A picture of three children, sitting alongside each other in a field.

Our current work

Our incredible fostering team are already working hard to increase local sufficiency so that children can stay local and maintain links to their networks and education and access health care. Two notable projects that they are currently working on is increasing foster carers in Bristol through an urgent appeal and ensuring children feel at home as much as possible through the creation new, smaller children’s homes.

Urgent appeal

The demand for foster carers is continuing to rise as we see more children come into care. In January 2023, there were more than 750 children and young people in care in Bristol but only 353 households fostering with Bristol City Council. We need more people to come forward to foster so that we can keep children in the local area.

Where we cannot find local foster homes for these children, there is a possibility we need to place them much further away in other parts of the country. To address this, we launched an urgent appeal at the beginning of the year calling on the people of Bristol to come forward.

We have seen a positive response so far, but we still need more people to come forward. Are you over 21 with a spare room? Become a foster carer and provide a child with a home in their city. Find out more at www.bristol.gov.uk.

Children’s homes

In Bristol, we are also working hard to increase the number of children’s homes we have locally so that children do not have to move away from the city and can stay close to their families, friends, and schools.

We also want these homes to feel like a place they can call home. This is why last year we set out a vision for our children’s home across Bristol, for opening smaller homes across the city. This allows us to provide children with an environment that feels more like a home and gives them a better quality of care with more one on one support from our dedicated team.

We have already opened four new, smaller homes across Bristol, with one opening in the spring and at least another three smaller homes due to open in the next couple of years, and we are already seeing results. In November 2022, we had an incredibly positive Ofsted inspection, with one of our children’s homes being judged by Ofsted as good with outstanding leadership and management.

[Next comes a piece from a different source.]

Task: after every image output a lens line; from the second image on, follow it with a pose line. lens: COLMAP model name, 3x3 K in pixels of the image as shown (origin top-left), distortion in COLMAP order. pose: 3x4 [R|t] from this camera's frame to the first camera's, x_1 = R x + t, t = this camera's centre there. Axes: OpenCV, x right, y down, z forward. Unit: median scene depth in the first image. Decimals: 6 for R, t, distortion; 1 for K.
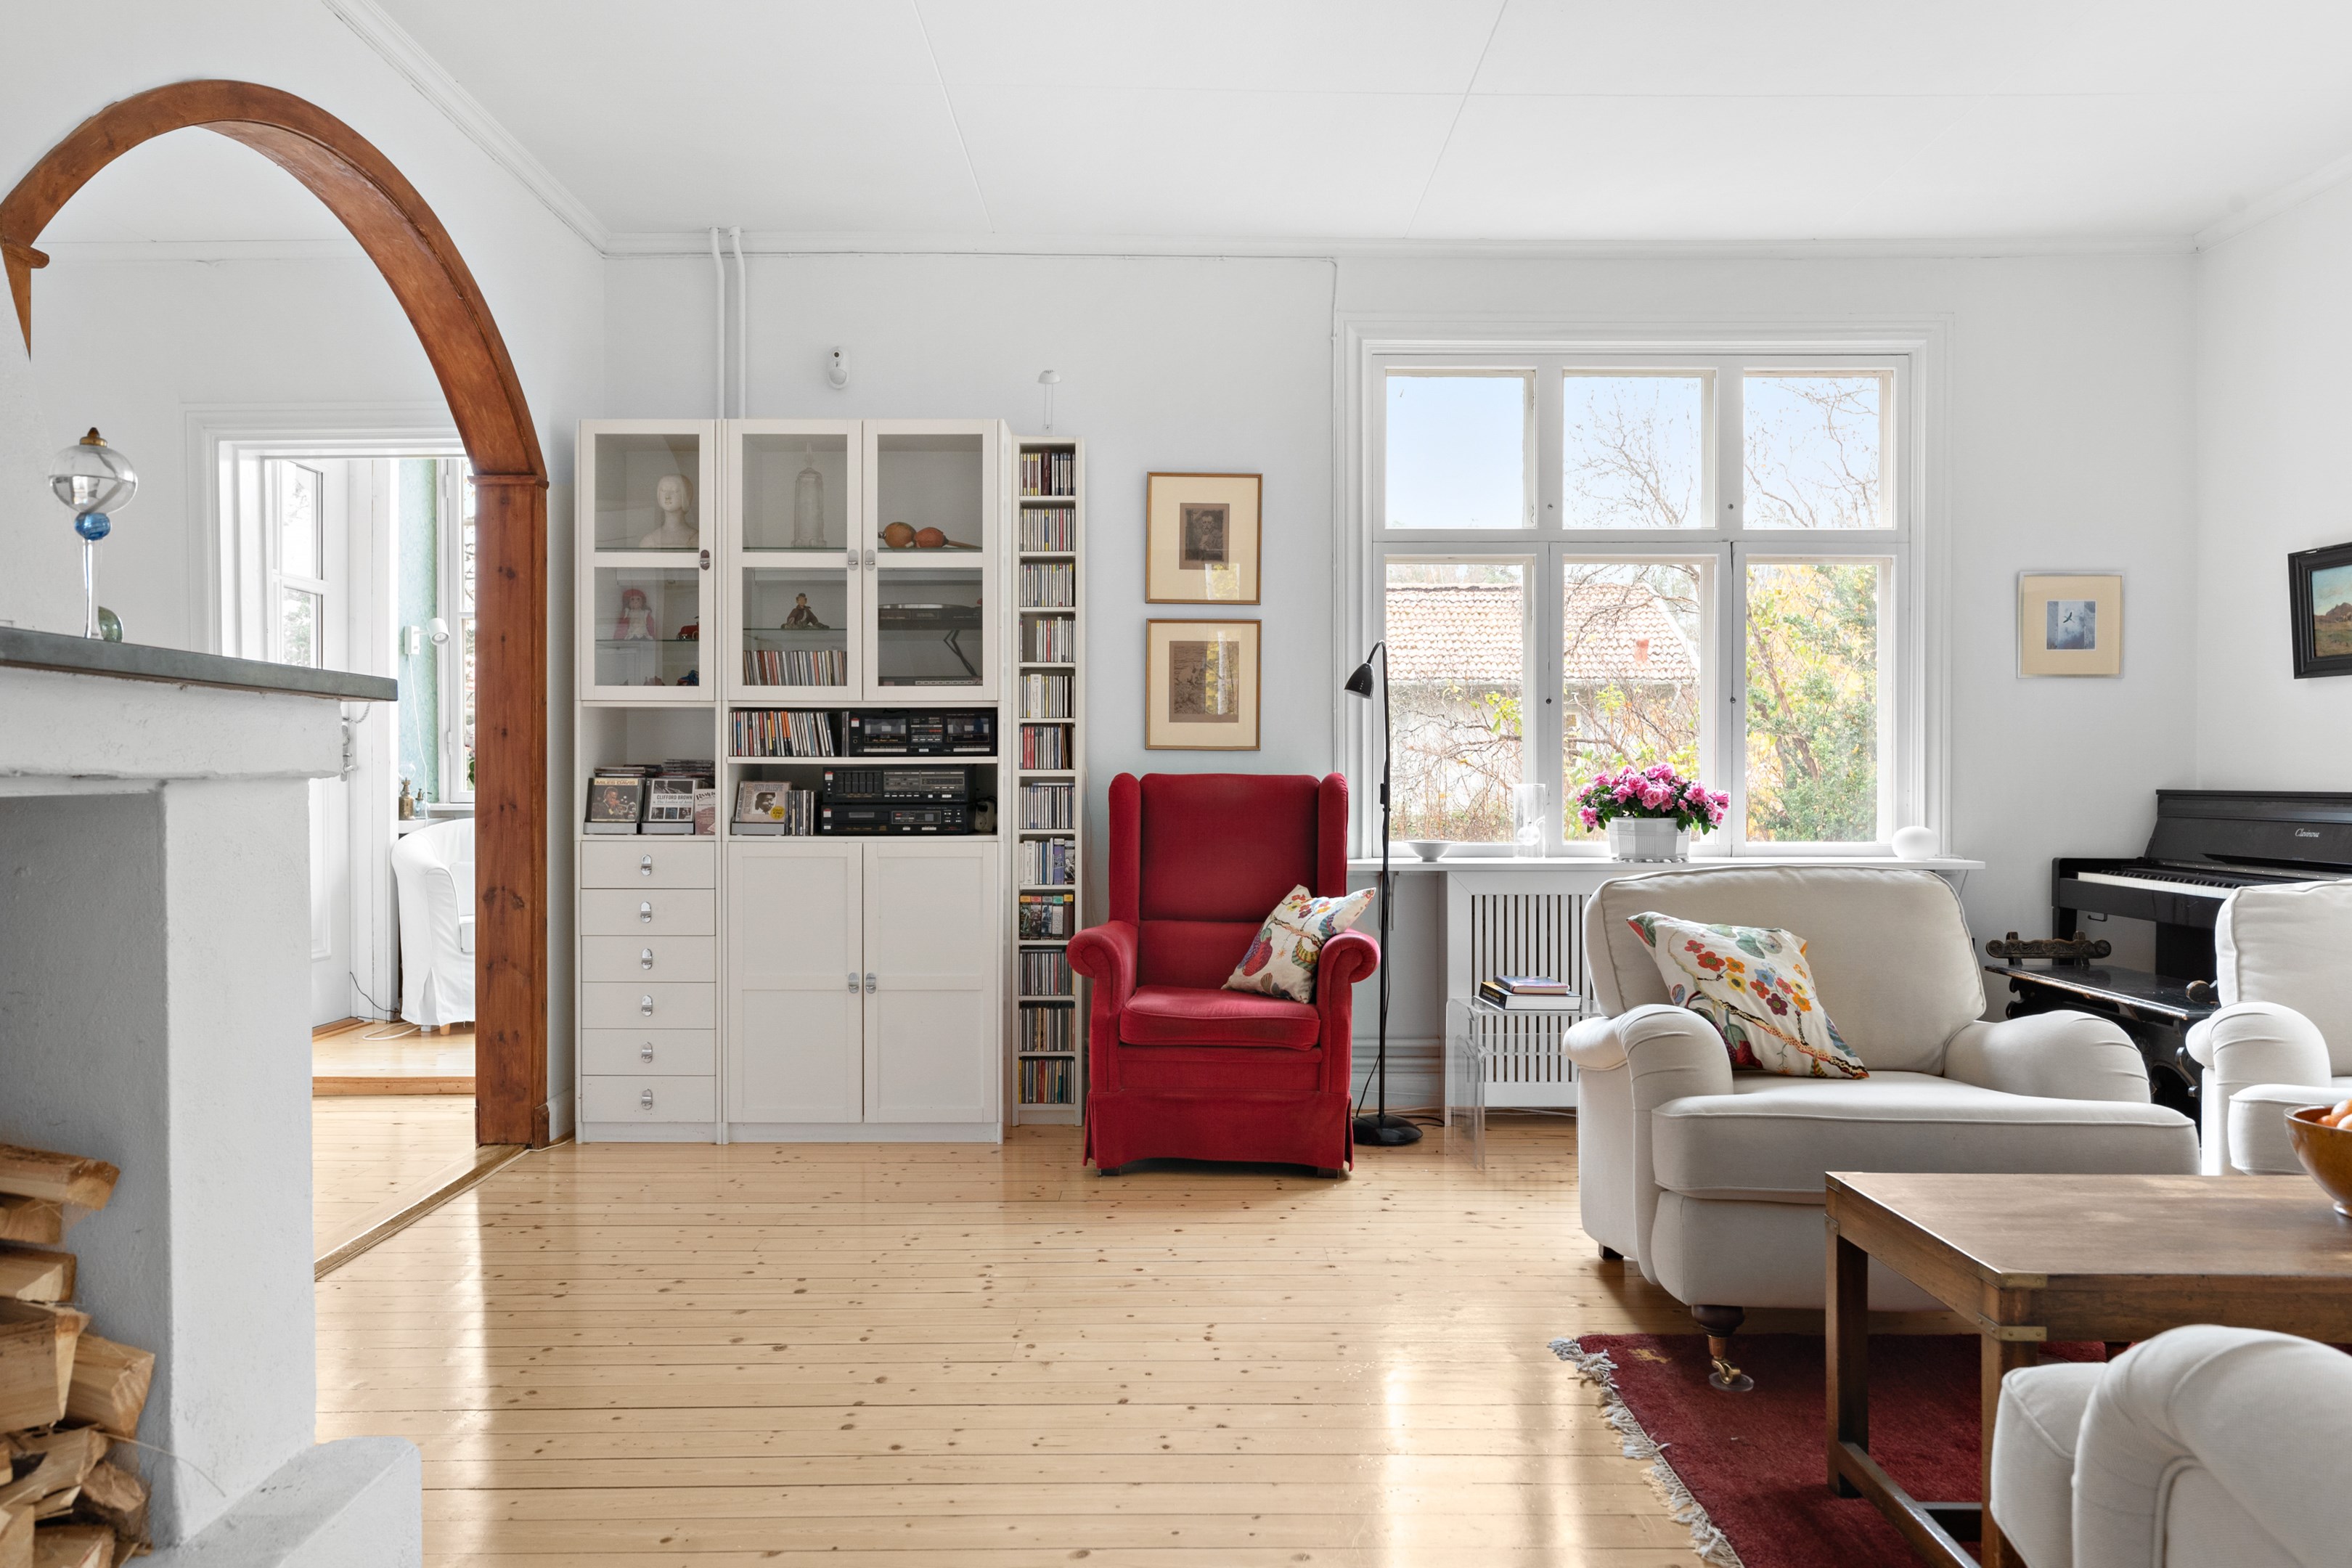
lens RADIAL K [[1655.5, 0, 1176.9], [0, 1655.5, 683.5], [0, 0, 1]] dist [-0.001968, -0.000717]
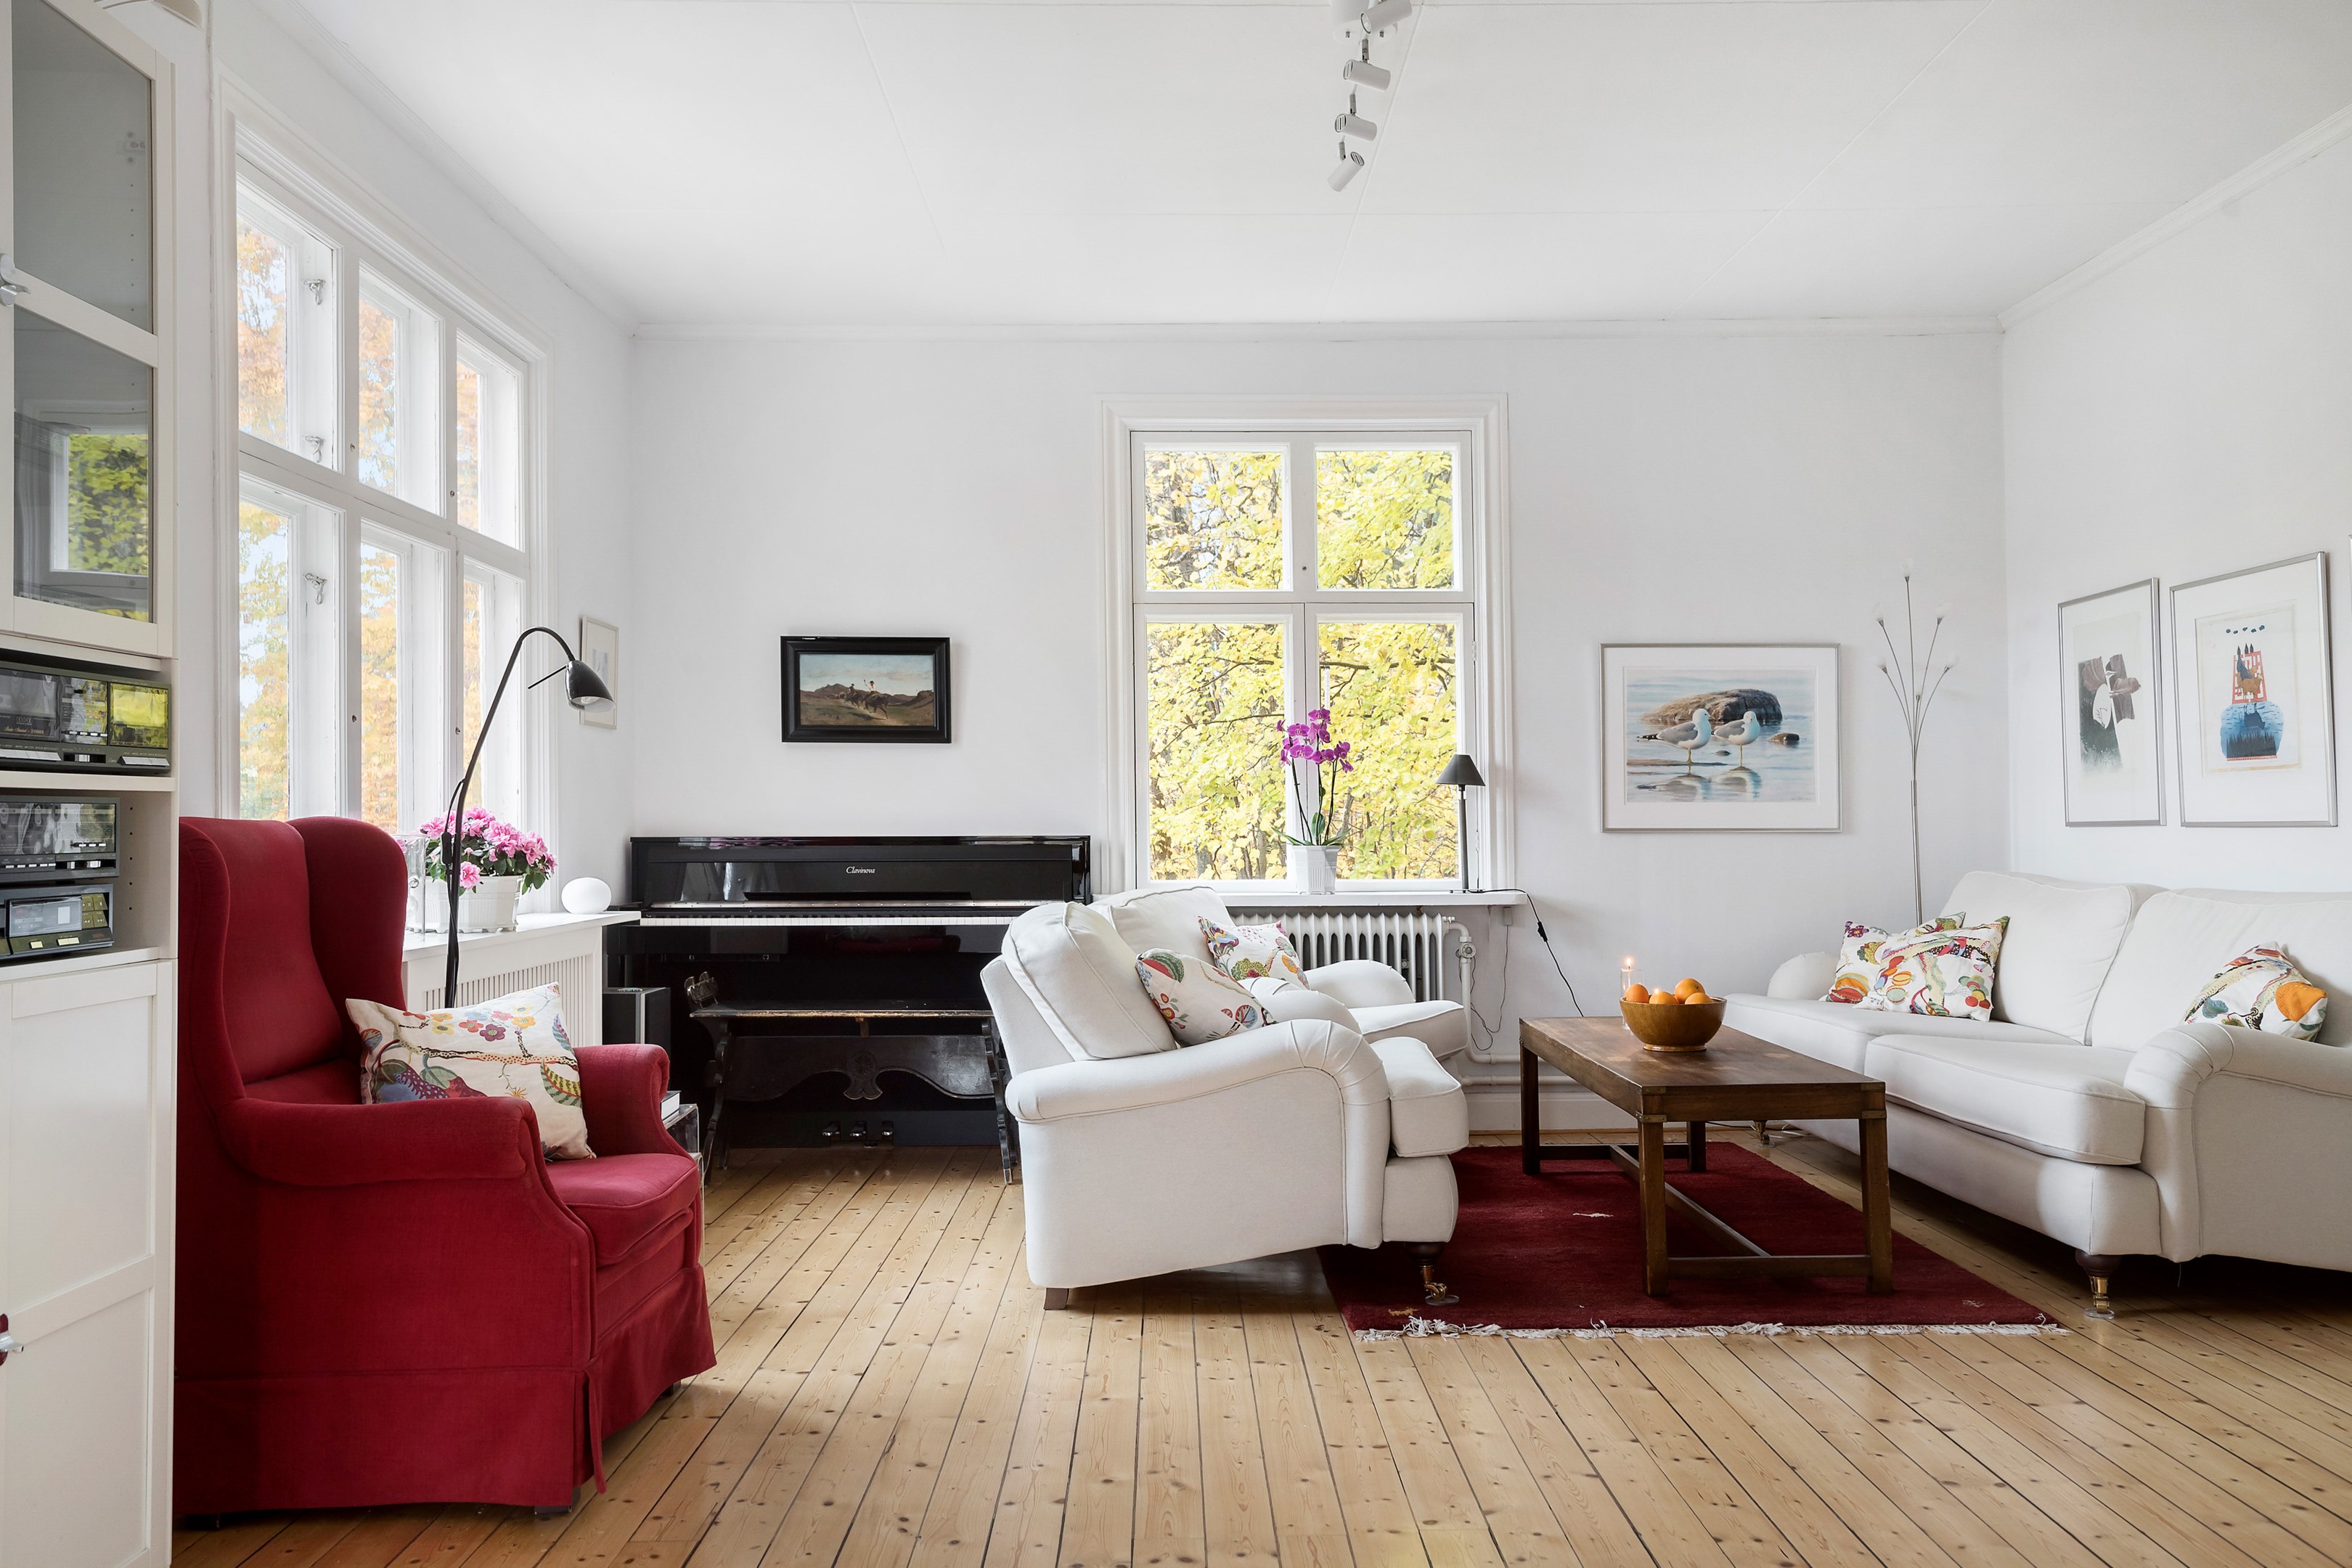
lens RADIAL K [[1838.1, 0, 1176.0], [0, 1838.1, 784.0], [0, 0, 1]] dist [0.004756, 0.001867]
pose [[-0.000928, 0.023174, 0.999731, -0.646391], [-0.055228, 0.998204, -0.023189, 0.042539], [-0.998473, -0.055235, 0.000353, 0.722925]]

These smaller homes have been able to support younger children to stabilise, experience good care and then transition to foster care whilst also supporting young people with very complex needs.

Our corporate parent commitment

Bristol is committed to being an effective, caring, and ambitious corporate parent and we will show this through our love, our language, and our actions. We want them to be and feel heard, as demonstrated in our Belonging Strategy, where we asked Bristol’s children and young people if they see themselves, their histories, cultures and identities reflected in their city. 

We will do everything we can to make sure that our care-experienced children are set up for life, and this sufficiency strategy is a positive step forward to achieve this.

A image of two you people, pulling faces, staring at the camera.